Eltern können im Regelfall nicht gegen ihren Willen zu Kontakten mit ihren Kindern gezwungen werden.
Das Bundesverfassungsgericht entschied am, Dienstag, dass ein erzwungener Umgang normalerweise nicht dem Wohl des Kindes diene. Die Gerichte müssten daher von solchen angeordneten Zwangstreffen generell Abstand nehmen. Eine Ausnahme sei nur denkbar, wenn es Anhaltspunkte dafür gebe, dass der Kontakt dem Kind doch zugutekomme. Die Richter gaben einem Familienvater recht, der vom Oberlandesgericht (OLG) Brandenburg per Zwangsgeld zum Kontakt mit seinem unehelichen Sohn gezwungen werden sollte. Bundesjustizministerin Brigitte Zypries sagte, das Gericht habe die Rechte der Kinder in Umgangsfragen gestärkt. (Az.: 1 BvR 1620/04)
Der Fall betreffe eine ungewöhnliche Fallgestaltung, sagte Gerichtspräsident Hans-Jürgen Papier bei der Urteilsbegründung in Karlsruhe. Denn ansonsten stritten Väter eher darum, ihre Kinder sehen zu dürfen. Der Kläger sieht durch seinen neunjährigen Sohn, der aus einem Seitensprung stammt, jedoch seine Ehe bedroht und will ihn nicht sehen. Das OLG hatte dem Familienvater deshalb ein Zwangsgeld von bis zu 25.000 Euro angedroht, sollte er sich den vom Gericht angeordneten vierteljährlichen Treffen verweigern.

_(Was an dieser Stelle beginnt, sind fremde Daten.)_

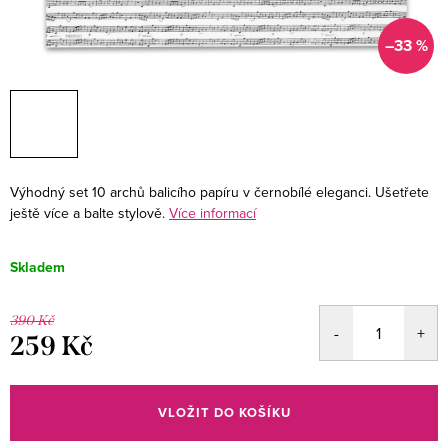
–33 %
Výhodný set 10 archů balicího papíru v černobílé eleganci. Ušetřete
ještě více a balte stylově.
Více informací
Skladem
390 Kč
259 Kč
Měrná
cena:
VLOŽIT DO KOŠÍKU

GERICHT: KINDER HABEN EIGENE WÜRDE UND RECHTE
“Das Kind hat eigene Würde und eigene Rechte”, stellte Papier grundsätzlich klar. Dazu gehöre prinzipiell auch das Recht, seine Eltern zu sehen. Bei aufgezwungenen Treffen spüre das Kind jedoch keine Zuwendung, sondern die Ablehnung eines Elternteils. Das könne sein Selbstwertgefühl untergraben. Es sei nicht auszuschließen, dass solche Treffen für Kinder in einigen Fällen dienlich sein könnten. Von so einer Ausnahme könne ausgegangen werden, je älter und gefestigter ein Kind sei. Bei kleinen Kindern, die noch keine stabile Persönlichkeit entwickelt hätten, seien Zwangstreffen in der Regel nicht nützlich.
Das angedrohte Zwangsgeld verletze den Kläger außerdem in seinem Persönlichkeitsrecht, urteilte der Erste Senat im konkreten Fall. Das sei nur gerechtfertigt, wenn der Kontakt dem Jungen nütze, was die Richter bezweifelten. Das OLG muss den Fall nun erneut entscheiden und dafür auch das Kind anhören.
Das Urteil bestärke die Bundesregierung bei anstehenden Veränderungen im Familienrecht, sagte Zypries. Denn dabei solle das Kindswohl in den Vordergrund gerückt werden. Die Richter hätten klargestellt, wie wichtig der Kontakt zwischen Eltern und Kind sei, sagte Ulrich Mueller von der Organisation Väteraufbruch für Kinder. Dies stärke auch die Position umgangswilliger Väter, für die seine Organisation eintrete. Er gehe davon aus, dass ein erzwungener Umgang nun in der Regel erst bei Teenagern infrage komme.